Du 11 au 12 mai 2024, le Concours de l’École nationale d’administration (ENA), sous l’égide du Comité pour la transition et la restauration des institutions (CTRI), se fait l’écho d’une injustice criante : la participation des internes, en proie aux mêmes tourments que les externes.
Pourquoi, dès lors, des aspirants internes, pourtant déjà en poste en qualité de fonctionnaires, devraient-ils endurer les mêmes affres que les externes, à la recherche désespérée d’un labeur ?
À cette interrogation lancinante, la réponse se dessine avec une évidence douloureuse : les fonctionnaires jouissent déjà d’une situation stable, tandis que les jeunes candidats ne possèdent rien. Tel est le verdict émis par une source hautement informée des arcanes du concours d’entrée à l’École nationale d’administration, sous le sceau de l’anonymat.
Cette année, tous les échanges établis avec l’ENA par les prédécesseurs de Dr. Adèle Sabine Ilama Mombot Nguimbi ont été relégués aux oubliettes.
Sous la férule de la directrice actuelle, tous se disputent la même place sur l’échiquier, internes comme externes. Tous ont acquitté les mêmes frais de dossier, s’élevant à 25 000 FCFA, tandis que certains ont encore déboursé 20 000 FCFA supplémentaires pour des sessions de préparation aux épreuves.
Cependant, cette compétition ne saurait être équitable, de nombreux externes ayant achevé leurs cursus universitaires ou grandes écoles, leur esprit encore affûté par la réflexion académique. Une formation sommaire aux épreuves de l’ENA ne suffit guère aux internes, habitués à l’exercice quotidien de leurs fonctions administratives.

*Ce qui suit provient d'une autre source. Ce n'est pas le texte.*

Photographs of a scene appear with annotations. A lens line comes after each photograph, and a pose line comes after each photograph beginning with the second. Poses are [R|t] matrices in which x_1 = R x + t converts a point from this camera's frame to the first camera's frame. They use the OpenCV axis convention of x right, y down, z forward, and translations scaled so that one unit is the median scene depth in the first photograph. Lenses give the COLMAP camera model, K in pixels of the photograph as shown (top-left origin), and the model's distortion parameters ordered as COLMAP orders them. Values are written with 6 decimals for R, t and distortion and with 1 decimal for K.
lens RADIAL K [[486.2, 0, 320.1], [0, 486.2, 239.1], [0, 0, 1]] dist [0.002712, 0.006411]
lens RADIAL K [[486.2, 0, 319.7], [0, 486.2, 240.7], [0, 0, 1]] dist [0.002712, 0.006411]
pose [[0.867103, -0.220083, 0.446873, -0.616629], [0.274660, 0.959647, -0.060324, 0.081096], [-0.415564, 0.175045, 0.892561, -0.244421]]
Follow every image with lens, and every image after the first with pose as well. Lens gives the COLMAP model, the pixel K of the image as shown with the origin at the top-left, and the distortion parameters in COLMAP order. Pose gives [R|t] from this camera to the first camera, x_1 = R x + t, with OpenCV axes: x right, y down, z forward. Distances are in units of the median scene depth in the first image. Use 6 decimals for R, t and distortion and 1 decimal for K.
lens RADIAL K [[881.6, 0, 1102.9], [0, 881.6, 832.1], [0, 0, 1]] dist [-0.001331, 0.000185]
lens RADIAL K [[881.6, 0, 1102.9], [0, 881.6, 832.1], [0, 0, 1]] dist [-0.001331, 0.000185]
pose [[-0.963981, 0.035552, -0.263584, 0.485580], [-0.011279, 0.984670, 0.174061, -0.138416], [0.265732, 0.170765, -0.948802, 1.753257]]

Au-delà de cette façade d’égalité apparente, il semble que certains fonctionnaires aient été pénalisés pour des motifs fallacieux tels que le non-respect d’une durée minimale d’ancienneté, entre autres.
Les internes ne viennent point surcharger l’appareil administratif, ils en font déjà partie intégrante. Il incombe à l’État de mettre en place des dispositifs d’accueil équitable pour tous. Des accords auraient pu être conclus avec des institutions renommées telles que l’EM-Gabon Université ou l’IHEM, afin de faciliter la formation des internes, laissant ainsi l’ENA ouvrir ses portes aux externes. Après tout, l’objectif des autorités en transition est de procurer un emploi à tous ces jeunes en quête de stabilité.
Dans le climat actuel, où les externes semblent être la priorité des autorités en charge du concours de l’ENA, il y a de quoi s’inquiéter quant au risque de voir des internes être écartés pour des questions de capacité d’accueil. Créer un problème pour en résoudre un autre n’est point la voie vers une véritable justice sociale.